A wine store and bar seemed to be a magnet for many men. Alcohol deceptively offered an escape from the poverty that stalked them. Yet, something diverted Sunil and Sunita’s attention.

Just outside the bar, stood a crudely constructed small shack. It was so dimly lit they could barely see if anyone was inside. But sizzling sounds escaped the drooping doorway along with some mouth-watering smells. They drew closer and peeked inside.

“Welcome!” came a boyish voice from within. “Hello, young man,” Sunil responded.  The boy appeared about ten, was raggedly dressed and had a crop of black hair that hadn’t seen a brush in many days.

“Would you like an egg omelet? I’ve sold several today,” the boy said.

“Why, yes,” Sunil answered. “It smells delicious. Sounds like you’ve been working all day, don’t you go to school?”

“I wish I could, but my mother can’t afford fees, books or a school uniform. For the past two years, since my father died, Mother has tried hard. But food is about all we can afford, and sometimes not much of that.”

Moved with compassion, Sunita learned the boy’s name and asked, “Praveen*, we work for a ministry that helps needy children. Would you take us to meet your mother, and, if we can provide an education for you, would you go to school so that you can have a brighter future?”

“Of course I would!” Praveen nearly shouted, while thinking, “Who are these kind people and why do they care about me?”
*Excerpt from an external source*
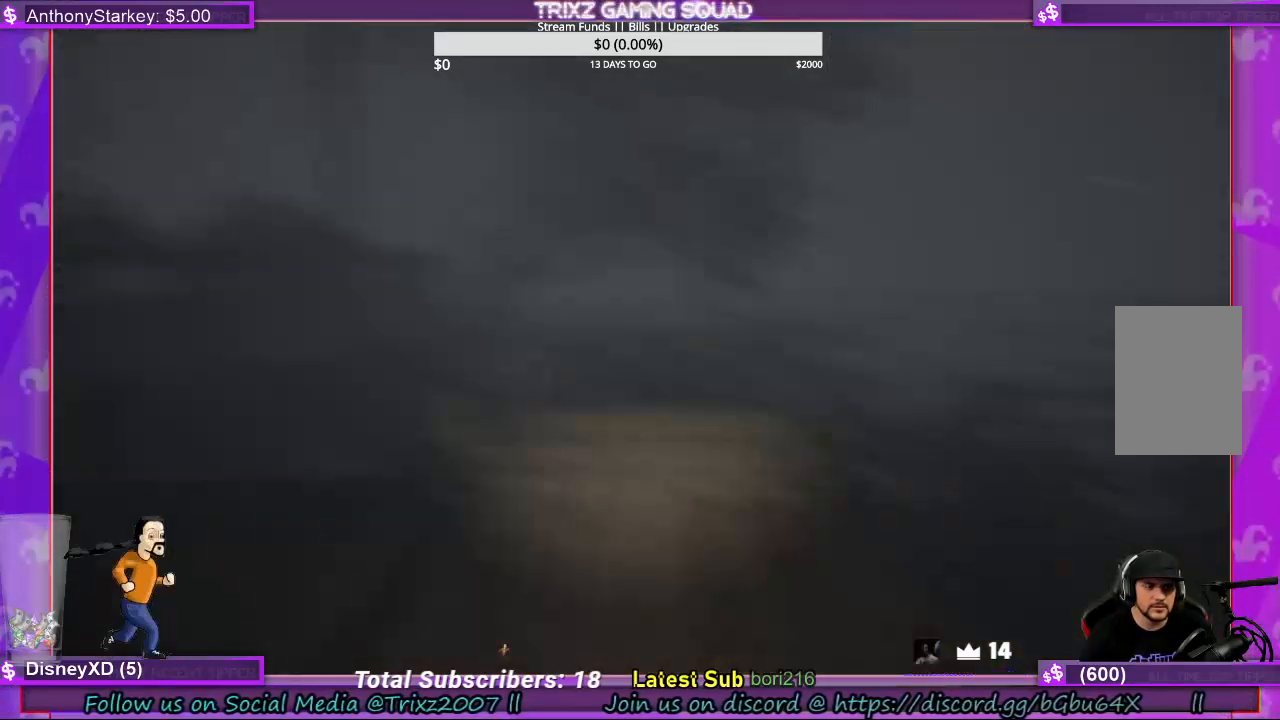
{"keys": ["shift", "w"], "mouse": [], "events": [[167, "shift", "down"]]}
After Sunil and Sunita met with Praveen and his mother, it was settled: he would attend the Day Care Center, go to school and be given hot, nutritious meals as well. Praveen and his mother did not quite understand why they were doing this for them, but they learned that they were followers of Jesus who cared for people out of their love for Jesus, and they were very grateful.

Praveen glowed when the day arrived for school to begin. He proudly looked down at the uniform he was wearing and his school bag filled with books. His thick hair was neatly combed, and he joined the crowd of children wending its way to school. However, for the first few days, he was still making imaginary omelets over the little fire in his sagging shack. It wasn’t easy for him to come out of his former world: he saw himself as an egg seller.

Many times Praveen would share his past with Sunil and Sunita. They learned he had suffered as a child-businessman. Some, coming drunk from the bar, would order eggs and then refuse to pay. If he protested, they would beat him up and/or run off.

Now, however, Praveen’s life is transforming. He studies hard and earns good marks. He is learning about hygiene, the importance of forming good habits and building moral character. The other children in the Center have become his friends.

Thank God for the little egg seller who is becoming so much more! Praise the Lord for Sunil and Sunita who love their tough job of mentoring needy children because they love Jesus!

[1] Mukti not only has residential homes for children but also day care centers.  The children in the care centers live in their own homes but spend weekdays at the center.  They receive teaching in life skills and are provided three meals a day, clothes and an education: a relief for the present and hope for the future.

 *Names changed for privacy and security. Images representative.